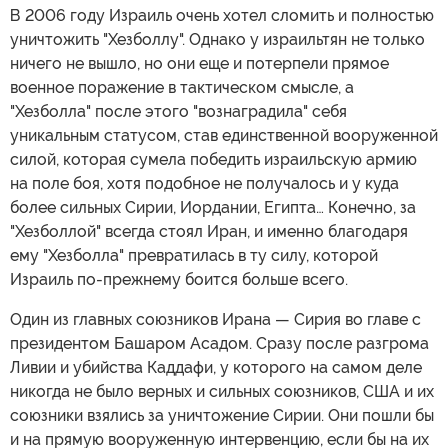
В 2006 году Израиль очень хотел сломить и полностью
уничтожить "Хезболлу". Однако у израильтян не только
ничего не вышло, но они еще и потерпели прямое
военное поражение в тактическом смысле, а
"Хезболла" после этого "вознаградила" себя
уникальным статусом, став единственной вооруженной
силой, которая сумела победить израильскую армию
на поле боя, хотя подобное не получалось и у куда
более сильных Сирии, Иордании, Египта… Конечно, за
"Хезболлой" всегда стоял Иран, и именно благодаря
ему "Хезболла" превратилась в ту силу, которой
Израиль по-прежнему боится больше всего.
Один из главных союзников Ирана — Сирия во главе с
президентом Башаром Асадом. Сразу после разгрома
Ливии и убийства Каддафи, у которого на самом деле
никогда не было верных и сильных союзников, США и их
союзники взялись за уничтожение Сирии. Они пошли бы
и на прямую вооруженную интервенцию, если бы на их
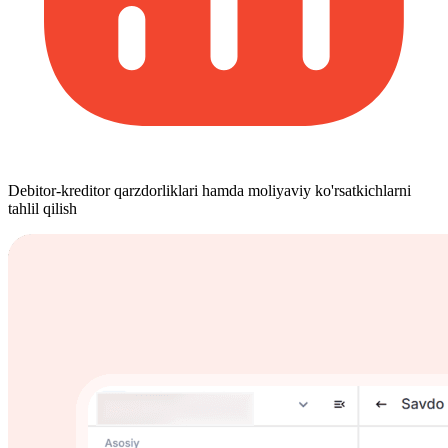
Debitor-kreditor qarzdorliklari hamda moliyaviy ko'rsatkichlarni
tahlil qilish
........
WHAT TO WORK ON ▸ Please render the text lines from all the items above as a numbered list, skipping blank lines and leaving out the picture markers.

RESPONSE BOX ▸
1. В 2006 году Израиль очень хотел сломить и полностью
2. уничтожить "Хезболлу". Однако у израильтян не только
3. ничего не вышло, но они еще и потерпели прямое
4. военное поражение в тактическом смысле, а
5. "Хезболла" после этого "вознаградила" себя
6. уникальным статусом, став единственной вооруженной
7. силой, которая сумела победить израильскую армию
8. на поле боя, хотя подобное не получалось и у куда
9. более сильных Сирии, Иордании, Египта… Конечно, за
10. "Хезболлой" всегда стоял Иран, и именно благодаря
11. ему "Хезболла" превратилась в ту силу, которой
12. Израиль по-прежнему боится больше всего.
13. Один из главных союзников Ирана — Сирия во главе с
14. президентом Башаром Асадом. Сразу после разгрома
15. Ливии и убийства Каддафи, у которого на самом деле
16. никогда не было верных и сильных союзников, США и их
17. союзники взялись за уничтожение Сирии. Они пошли бы
18. и на прямую вооруженную интервенцию, если бы на их
19. Debitor-kreditor qarzdorliklari hamda moliyaviy ko'rsatkichlarni
20. tahlil qilish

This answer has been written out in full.